[[ Recorded information, beginning ]]

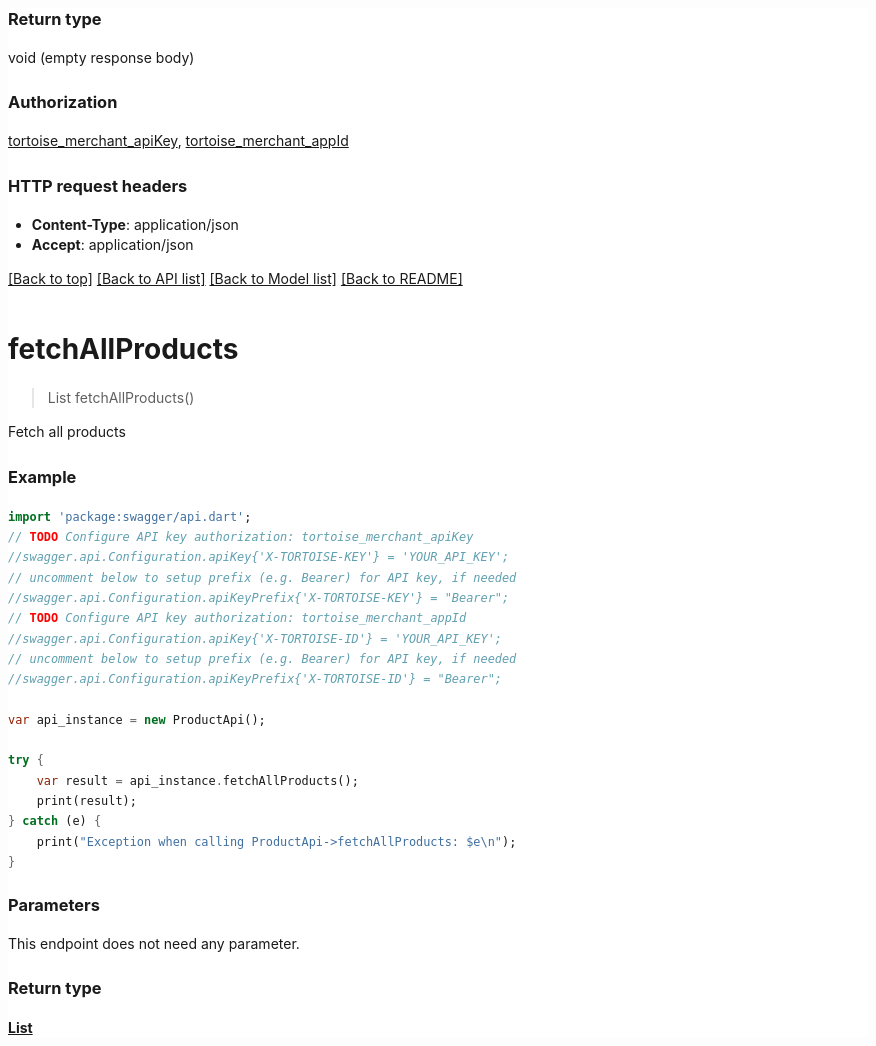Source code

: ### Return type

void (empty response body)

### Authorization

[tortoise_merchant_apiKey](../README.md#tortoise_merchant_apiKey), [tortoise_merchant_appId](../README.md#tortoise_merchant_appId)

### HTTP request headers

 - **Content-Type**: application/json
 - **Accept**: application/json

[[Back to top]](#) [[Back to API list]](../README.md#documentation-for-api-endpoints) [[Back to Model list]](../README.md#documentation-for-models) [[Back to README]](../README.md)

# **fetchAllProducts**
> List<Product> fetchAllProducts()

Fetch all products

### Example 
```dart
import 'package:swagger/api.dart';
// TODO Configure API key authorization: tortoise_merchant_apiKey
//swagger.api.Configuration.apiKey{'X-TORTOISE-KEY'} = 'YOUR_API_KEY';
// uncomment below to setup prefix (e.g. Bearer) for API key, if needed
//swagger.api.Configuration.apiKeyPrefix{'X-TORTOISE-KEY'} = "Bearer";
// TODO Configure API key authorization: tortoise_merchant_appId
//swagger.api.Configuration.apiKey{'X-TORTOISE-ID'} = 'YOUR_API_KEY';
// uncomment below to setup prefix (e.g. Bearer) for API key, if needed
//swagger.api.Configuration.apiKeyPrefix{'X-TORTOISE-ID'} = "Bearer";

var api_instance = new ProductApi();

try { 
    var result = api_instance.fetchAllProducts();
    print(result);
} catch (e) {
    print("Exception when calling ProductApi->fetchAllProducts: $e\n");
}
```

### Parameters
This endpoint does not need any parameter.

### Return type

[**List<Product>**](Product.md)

[[ Recorded information, end ]]

» What you need to do
Without the pictures, return the listing above from its first line through the line that has "- **Accept**: application/json".

» Exercise output
Source code

: ### Return type

void (empty response body)

### Authorization

[tortoise_merchant_apiKey](../README.md#tortoise_merchant_apiKey), [tortoise_merchant_appId](../README.md#tortoise_merchant_appId)

### HTTP request headers

 - **Content-Type**: application/json
 - **Accept**: application/json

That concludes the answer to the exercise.